The problem is, I want my phone to be able to authenticate with way more than just Google services.
And I want it to be able to do that in a way which doesn't require me to remember several dozen secure-against-2012-vintage-password-cracking-techniques.
I _know_ that sometime in the next year or two we'll see another password leak like, say, LinkedIn's recent one - so I know I need to use 12+ "upper, lower, number, and 'special'" character non-dictionary passwords to ensure I'm not trivially exposed by rainbow tables or gpu crackers.
A quick count on my phone just now, there's at least 33 different services my phone "remembers" it's login for. Some of them use OAuth-style authentication (Twitter and Flickr, for example), and some (Google, Facebook, and Amazon) are 3 factor auth protected (but, against a rooted phone that wouldn't help much, since I'm using the Google Authenticator app to generate the auth tokens, if my phone were under someone elses control they could watch me using and unlocking the authenticator app...)
But there are still dozens of services - email accounts, websites, web service backed apps - that require the phone to have access to the cleartext password, either from me remembering it and typing it in, or from it's own storage mechanisms - secure or not.
My phone would be _remarkably_ less useful to me if it didn't store passwords, or only worked with services that didn't require password storage.
The decryption keys aren't just sitting out in the open so any amount of encryption is better than none.
This is like asking why would we encrypt data on a server since the decryption keys are accessible.

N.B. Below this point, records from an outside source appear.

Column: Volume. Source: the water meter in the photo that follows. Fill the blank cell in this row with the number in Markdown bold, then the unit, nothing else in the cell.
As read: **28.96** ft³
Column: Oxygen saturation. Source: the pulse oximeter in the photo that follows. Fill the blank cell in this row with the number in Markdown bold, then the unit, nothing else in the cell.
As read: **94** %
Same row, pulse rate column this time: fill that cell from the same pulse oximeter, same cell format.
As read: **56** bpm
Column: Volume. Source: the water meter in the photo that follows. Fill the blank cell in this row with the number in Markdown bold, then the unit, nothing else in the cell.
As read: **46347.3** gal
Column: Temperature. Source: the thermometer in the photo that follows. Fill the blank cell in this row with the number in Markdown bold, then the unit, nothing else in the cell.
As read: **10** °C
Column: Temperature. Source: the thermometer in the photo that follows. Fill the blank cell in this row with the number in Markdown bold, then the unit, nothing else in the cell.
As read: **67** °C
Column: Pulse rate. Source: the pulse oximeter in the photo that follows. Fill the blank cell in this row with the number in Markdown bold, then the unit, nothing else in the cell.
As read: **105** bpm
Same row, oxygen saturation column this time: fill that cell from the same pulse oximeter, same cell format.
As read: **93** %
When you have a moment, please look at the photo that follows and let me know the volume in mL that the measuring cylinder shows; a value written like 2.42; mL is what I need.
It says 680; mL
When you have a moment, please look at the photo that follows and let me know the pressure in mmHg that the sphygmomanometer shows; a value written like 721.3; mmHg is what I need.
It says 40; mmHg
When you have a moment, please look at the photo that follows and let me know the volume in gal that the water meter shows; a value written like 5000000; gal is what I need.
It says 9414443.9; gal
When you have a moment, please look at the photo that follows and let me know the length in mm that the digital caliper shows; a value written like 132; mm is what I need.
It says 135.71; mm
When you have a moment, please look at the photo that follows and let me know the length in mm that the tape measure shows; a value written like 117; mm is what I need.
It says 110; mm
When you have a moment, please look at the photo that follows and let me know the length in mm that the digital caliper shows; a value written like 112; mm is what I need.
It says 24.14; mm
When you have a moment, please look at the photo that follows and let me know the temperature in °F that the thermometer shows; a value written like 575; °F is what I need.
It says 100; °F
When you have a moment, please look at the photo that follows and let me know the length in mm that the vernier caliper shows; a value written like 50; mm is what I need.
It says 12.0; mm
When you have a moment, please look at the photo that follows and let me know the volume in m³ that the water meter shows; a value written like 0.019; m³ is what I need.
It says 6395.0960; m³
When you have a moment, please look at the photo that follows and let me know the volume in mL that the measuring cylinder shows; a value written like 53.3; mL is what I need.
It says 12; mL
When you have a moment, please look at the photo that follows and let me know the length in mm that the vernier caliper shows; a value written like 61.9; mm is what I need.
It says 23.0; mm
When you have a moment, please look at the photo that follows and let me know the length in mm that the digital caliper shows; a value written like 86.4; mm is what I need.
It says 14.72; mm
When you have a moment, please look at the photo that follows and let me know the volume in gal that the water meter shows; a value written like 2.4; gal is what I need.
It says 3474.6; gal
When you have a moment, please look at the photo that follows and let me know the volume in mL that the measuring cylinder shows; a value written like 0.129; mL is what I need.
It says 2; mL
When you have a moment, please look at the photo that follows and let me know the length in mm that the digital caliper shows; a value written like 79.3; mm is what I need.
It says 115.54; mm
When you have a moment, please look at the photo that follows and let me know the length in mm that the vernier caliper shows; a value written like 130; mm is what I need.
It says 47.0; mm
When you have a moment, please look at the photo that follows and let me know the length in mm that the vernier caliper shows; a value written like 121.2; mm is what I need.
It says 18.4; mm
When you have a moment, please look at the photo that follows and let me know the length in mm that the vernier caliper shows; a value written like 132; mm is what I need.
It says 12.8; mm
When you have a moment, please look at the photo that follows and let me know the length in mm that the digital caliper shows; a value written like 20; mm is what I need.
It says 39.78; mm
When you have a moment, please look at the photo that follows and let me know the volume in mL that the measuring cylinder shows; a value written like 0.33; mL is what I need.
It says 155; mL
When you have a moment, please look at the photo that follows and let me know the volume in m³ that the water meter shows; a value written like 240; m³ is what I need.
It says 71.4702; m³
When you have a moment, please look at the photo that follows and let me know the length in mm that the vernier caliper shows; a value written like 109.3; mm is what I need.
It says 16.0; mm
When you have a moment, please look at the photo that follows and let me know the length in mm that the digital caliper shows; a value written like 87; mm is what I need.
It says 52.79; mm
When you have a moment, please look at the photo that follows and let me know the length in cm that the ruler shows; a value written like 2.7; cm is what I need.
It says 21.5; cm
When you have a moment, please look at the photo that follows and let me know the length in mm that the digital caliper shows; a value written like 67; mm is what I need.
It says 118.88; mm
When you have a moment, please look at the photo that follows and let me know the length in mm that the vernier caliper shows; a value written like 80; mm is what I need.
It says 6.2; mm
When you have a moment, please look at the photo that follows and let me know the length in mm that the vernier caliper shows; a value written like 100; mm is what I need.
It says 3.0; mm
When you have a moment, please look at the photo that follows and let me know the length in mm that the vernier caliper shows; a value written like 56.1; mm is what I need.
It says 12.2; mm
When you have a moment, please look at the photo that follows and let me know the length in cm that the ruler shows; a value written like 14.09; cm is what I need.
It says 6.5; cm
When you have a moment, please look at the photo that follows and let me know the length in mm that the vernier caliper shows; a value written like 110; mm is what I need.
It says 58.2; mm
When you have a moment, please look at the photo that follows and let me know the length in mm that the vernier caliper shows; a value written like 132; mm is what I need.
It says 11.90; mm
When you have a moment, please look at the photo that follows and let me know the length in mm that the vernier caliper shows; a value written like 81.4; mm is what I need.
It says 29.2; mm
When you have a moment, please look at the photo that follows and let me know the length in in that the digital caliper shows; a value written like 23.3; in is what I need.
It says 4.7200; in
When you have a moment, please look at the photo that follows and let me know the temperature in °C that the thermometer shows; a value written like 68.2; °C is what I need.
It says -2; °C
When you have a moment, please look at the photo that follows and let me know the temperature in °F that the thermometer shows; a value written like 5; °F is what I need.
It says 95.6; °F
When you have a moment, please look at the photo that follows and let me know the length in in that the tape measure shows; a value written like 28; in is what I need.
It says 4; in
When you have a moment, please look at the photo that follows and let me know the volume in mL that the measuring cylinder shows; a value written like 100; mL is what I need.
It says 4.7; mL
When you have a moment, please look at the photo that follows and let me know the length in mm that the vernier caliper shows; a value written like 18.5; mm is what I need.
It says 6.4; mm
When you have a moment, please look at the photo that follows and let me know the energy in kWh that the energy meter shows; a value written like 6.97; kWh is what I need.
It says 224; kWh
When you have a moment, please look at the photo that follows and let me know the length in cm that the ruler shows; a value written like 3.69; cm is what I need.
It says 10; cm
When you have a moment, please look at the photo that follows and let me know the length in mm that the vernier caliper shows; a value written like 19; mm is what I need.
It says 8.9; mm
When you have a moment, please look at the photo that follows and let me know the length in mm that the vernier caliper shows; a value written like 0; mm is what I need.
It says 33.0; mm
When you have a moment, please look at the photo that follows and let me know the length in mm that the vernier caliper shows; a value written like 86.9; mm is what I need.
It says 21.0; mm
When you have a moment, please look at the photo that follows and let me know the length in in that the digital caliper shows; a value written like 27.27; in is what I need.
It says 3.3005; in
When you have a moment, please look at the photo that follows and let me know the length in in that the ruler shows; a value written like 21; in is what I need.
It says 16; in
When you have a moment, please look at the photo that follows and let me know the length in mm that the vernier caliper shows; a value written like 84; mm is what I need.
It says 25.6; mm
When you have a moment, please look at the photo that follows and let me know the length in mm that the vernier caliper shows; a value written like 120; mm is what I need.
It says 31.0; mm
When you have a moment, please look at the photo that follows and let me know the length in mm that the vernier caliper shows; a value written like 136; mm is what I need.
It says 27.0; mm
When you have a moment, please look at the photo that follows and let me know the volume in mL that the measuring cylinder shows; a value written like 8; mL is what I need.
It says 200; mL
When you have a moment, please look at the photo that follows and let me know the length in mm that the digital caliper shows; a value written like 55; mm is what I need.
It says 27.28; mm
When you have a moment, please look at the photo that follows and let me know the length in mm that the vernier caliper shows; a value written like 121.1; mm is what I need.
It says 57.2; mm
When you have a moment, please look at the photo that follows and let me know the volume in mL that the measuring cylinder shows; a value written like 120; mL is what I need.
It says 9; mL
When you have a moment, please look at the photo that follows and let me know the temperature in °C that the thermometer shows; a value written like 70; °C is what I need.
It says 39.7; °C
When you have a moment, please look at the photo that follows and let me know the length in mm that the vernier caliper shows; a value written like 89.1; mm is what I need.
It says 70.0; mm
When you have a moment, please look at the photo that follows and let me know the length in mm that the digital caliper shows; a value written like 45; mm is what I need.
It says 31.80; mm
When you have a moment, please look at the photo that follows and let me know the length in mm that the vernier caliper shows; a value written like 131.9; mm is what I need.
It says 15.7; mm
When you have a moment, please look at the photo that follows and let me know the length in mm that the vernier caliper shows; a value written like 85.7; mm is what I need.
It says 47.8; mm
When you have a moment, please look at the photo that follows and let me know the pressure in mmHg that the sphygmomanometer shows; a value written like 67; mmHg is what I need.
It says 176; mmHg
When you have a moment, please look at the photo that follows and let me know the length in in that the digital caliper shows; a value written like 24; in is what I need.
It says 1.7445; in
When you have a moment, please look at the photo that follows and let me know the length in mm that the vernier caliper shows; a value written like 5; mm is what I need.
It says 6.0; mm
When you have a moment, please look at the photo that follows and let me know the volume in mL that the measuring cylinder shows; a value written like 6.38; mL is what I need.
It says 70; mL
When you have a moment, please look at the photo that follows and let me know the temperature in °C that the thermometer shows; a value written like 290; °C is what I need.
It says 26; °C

Of course they are, they're needed to decrypt the data. But at least it takes more time to find the keys and that "can" be a deterrent much the way "The Club" is a visual deterrent that can still keep a car from being stolen by demanding too much time to break it.
When you properly encrypt server passwords, they are not supposed to be decrypt-able. Whereas, this is supposed to be a two-way encryption as you need to access the raw data. Ergo, any form of encryption you can do can be easily undone and thus rendering your efforts moot.
Without device encryption, encryption of the passwords is useless, given root access, since the key is somewhere on the device as well. If anything, the only crime here is not using access tokens but storing the whole password.
With device encryption, the situation changes slightly. Unlike iDevices, most (all?) Android phones don't come with a hardware encryption chip, so, given a vulnerable bootloader, full-device encryption doesn't do much in the way of security. Under a secure bootloader, device encryption should be secure as well.
I don't see how a hardware encryption chip could keep me from installing a key logger via an insecure boot loader. What exactly does that chip even do?